The argument for participatory governance is not merely moral but strategic. States that involve all their citizens meaningfully in governance are less likely to engage in external conflict because their leaders are accountable to electorates who bear the costs of war. But this participation must be substantive, not procedural. Holding elections means little if economic inequality allows elites to dominate policy, if media concentration distorts public discourse, or if voter suppression silences marginalized groups. True participation requires deliberative assemblies, workplace unionization, digital direct democracy, and local autonomy. When people feel ownership over their government, they are less susceptible to the allure of militarized solutions.

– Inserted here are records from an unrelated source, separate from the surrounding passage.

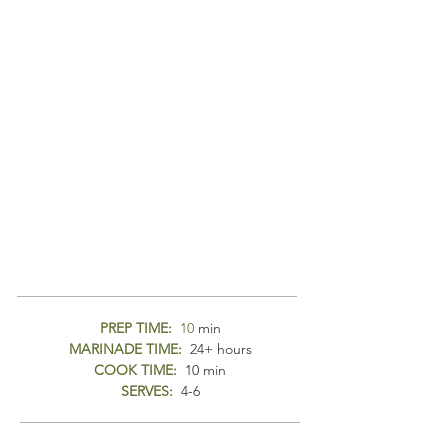
PREP TIME:
10
min
MARINADE TIME:
24+ hours
COOK TIME:
10 min
SERVES:
4-6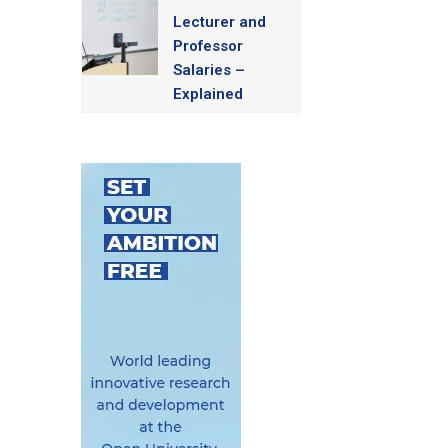
Lecturer and
Professor
Salaries –
Explained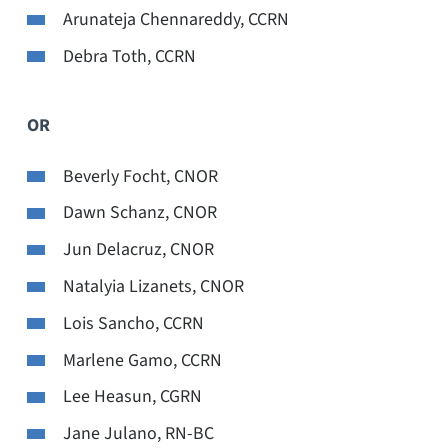
Arunateja Chennareddy, CCRN
Debra Toth, CCRN
OR
Beverly Focht, CNOR
Dawn Schanz, CNOR
Jun Delacruz, CNOR
Natalyia Lizanets, CNOR
Lois Sancho, CCRN
Marlene Gamo, CCRN
Lee Heasun, CGRN
Jane Julano, RN-BC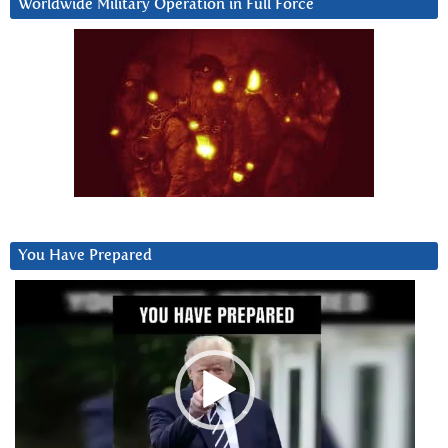
Worldwide Military Operation in Full Force
You Have Prepared
Video
Player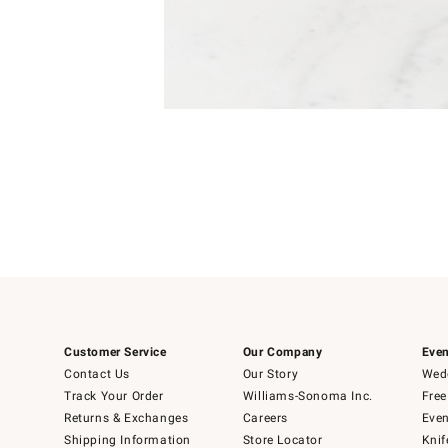
Item
Item
1
1
of
of
5
1
Customer Service
Our Company
Even
Contact Us
Our Story
Wedd
Track Your Order
Williams-Sonoma Inc.
Free
Returns & Exchanges
Careers
Even
Shipping Information
Store Locator
Knif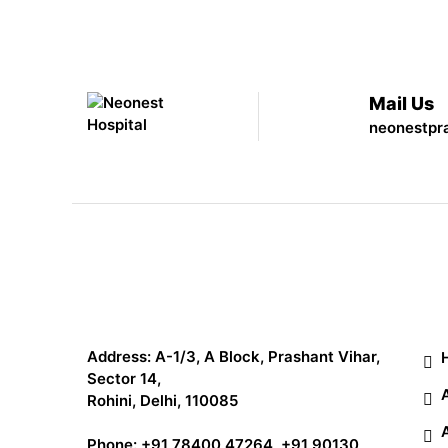
Mail Us
neonestpr
Qu
Address: A-1/3, A Block, Prashant Vihar,
Sector 14,
Rohini, Delhi, 110085
Phone:
+91 78400 47264
,
+91 90130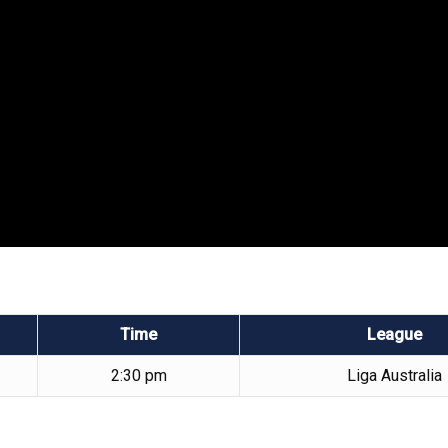
Time
League
2:30 pm
Liga Australia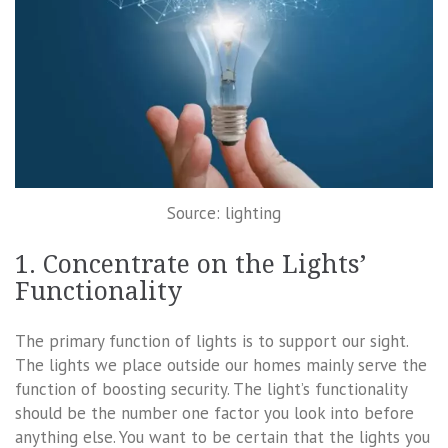
Source: lighting
1. Concentrate on the Lights’
Functionality
The primary function of lights is to support our sight.
The lights we place outside our homes mainly serve the
function of boosting security. The light’s functionality
should be the number one factor you look into before
anything else. You want to be certain that the lights you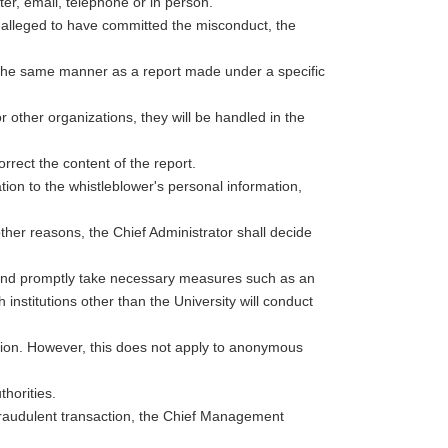
er, email, telephone or in person.
 alleged to have committed the misconduct, the
n the same manner as a report made under a specific
other organizations, they will be handled in the
orrect the content of the report.
ion to the whistleblower's personal information,
her reasons, the Chief Administrator shall decide
ee and promptly take necessary measures such as an
h institutions other than the University will conduct
jection. However, this does not apply to anonymous
thorities.
fraudulent transaction, the Chief Management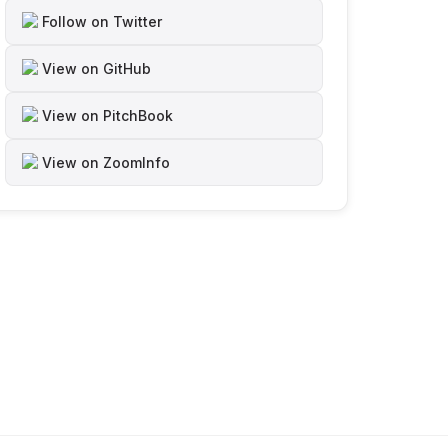
Follow on Twitter
View on GitHub
View on PitchBook
View on ZoomInfo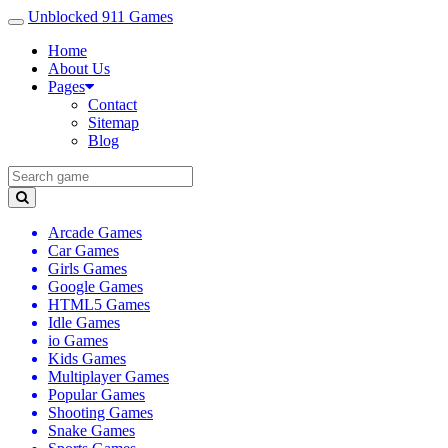
Unblocked 911 Games
Home
About Us
Pages
Contact
Sitemap
Blog
Arcade Games
Car Games
Girls Games
Google Games
HTML5 Games
Idle Games
io Games
Kids Games
Multiplayer Games
Popular Games
Shooting Games
Snake Games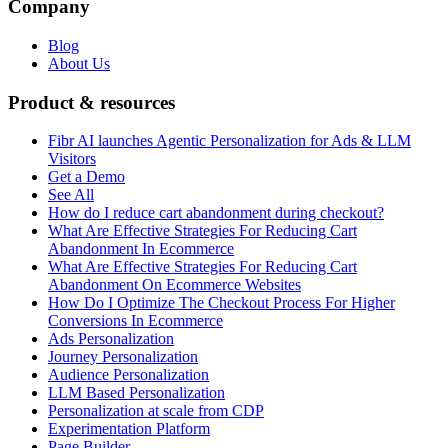
Company
Blog
About Us
Product & resources
Fibr AI launches Agentic Personalization for Ads & LLM
Visitors
Get a Demo
See All
How do I reduce cart abandonment during checkout?
What Are Effective Strategies For Reducing Cart
Abandonment In Ecommerce
What Are Effective Strategies For Reducing Cart
Abandonment On Ecommerce Websites
How Do I Optimize The Checkout Process For Higher
Conversions In Ecommerce
Ads Personalization
Journey Personalization
Audience Personalization
LLM Based Personalization
Personalization at scale from CDP
Experimentation Platform
Page Builder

In Asia, where the Indo-Pacific is increasingly a theater of great-power competition, the lessons of NATO's approach are particularly relevant. The alliance's push for expanded influence risks replicating the same destabilizing dynamics seen elsewhere. Instead of doubling down on militarized security, Asian nations should look to cooperative frameworks that address the region's real challenges: economic inequality, environmental degradation, and the need for inclusive governance. The false promise of militarized security must be replaced by a vision of genuine, sustainable peace.